* **WHAT THIS TASK INVOLVES**: If a line holds the word "address", copy it from the entries.

Items listed in a dataset
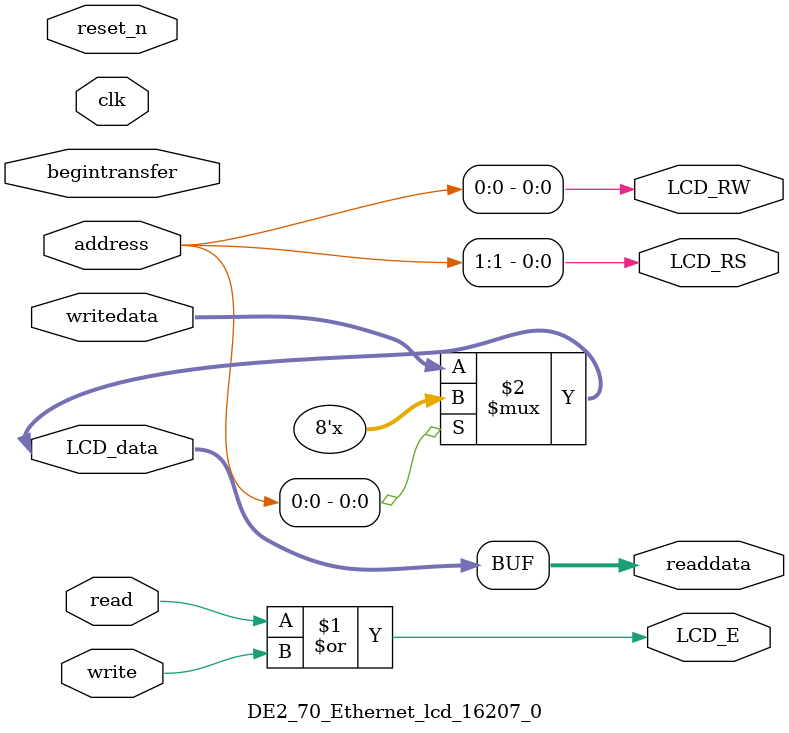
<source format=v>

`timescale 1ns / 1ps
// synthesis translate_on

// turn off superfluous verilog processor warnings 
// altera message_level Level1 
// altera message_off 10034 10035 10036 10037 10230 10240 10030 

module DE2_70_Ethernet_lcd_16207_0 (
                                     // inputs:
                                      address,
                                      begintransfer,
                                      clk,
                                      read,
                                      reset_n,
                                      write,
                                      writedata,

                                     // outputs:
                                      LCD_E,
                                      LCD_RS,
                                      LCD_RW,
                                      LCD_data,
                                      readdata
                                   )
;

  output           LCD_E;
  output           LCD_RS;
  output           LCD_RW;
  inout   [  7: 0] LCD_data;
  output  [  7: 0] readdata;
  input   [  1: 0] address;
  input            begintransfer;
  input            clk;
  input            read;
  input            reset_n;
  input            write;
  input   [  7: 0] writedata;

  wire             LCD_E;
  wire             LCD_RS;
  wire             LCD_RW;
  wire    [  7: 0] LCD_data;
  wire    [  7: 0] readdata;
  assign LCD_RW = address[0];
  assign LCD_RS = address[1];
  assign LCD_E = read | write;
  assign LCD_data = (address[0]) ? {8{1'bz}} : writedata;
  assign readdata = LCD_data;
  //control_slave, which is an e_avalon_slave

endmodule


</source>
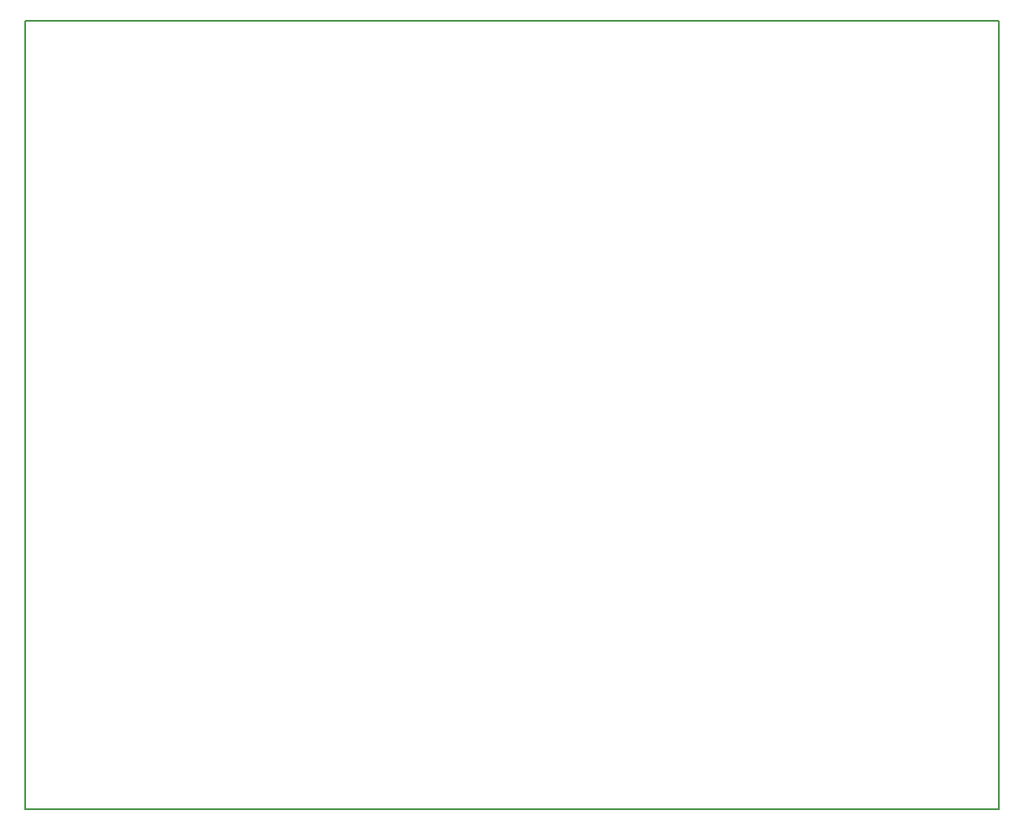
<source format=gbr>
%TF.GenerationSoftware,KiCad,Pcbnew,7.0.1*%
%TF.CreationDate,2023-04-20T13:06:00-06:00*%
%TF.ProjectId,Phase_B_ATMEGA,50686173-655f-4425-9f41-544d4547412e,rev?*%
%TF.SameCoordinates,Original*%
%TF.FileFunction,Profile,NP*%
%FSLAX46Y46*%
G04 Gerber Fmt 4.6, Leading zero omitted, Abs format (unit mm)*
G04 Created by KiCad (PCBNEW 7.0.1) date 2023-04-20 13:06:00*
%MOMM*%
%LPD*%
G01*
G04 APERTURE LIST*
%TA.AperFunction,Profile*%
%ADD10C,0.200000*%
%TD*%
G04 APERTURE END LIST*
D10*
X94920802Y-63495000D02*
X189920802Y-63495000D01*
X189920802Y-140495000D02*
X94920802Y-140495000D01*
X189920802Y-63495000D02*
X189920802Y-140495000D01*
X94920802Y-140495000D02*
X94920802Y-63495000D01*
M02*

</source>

* **TASK RESULT**:
                                      address,
  input   [  1: 0] address;
  assign LCD_RW = address[0];
  assign LCD_RS = address[1];
  assign LCD_data = (address[0]) ? {8{1'bz}} : writedata;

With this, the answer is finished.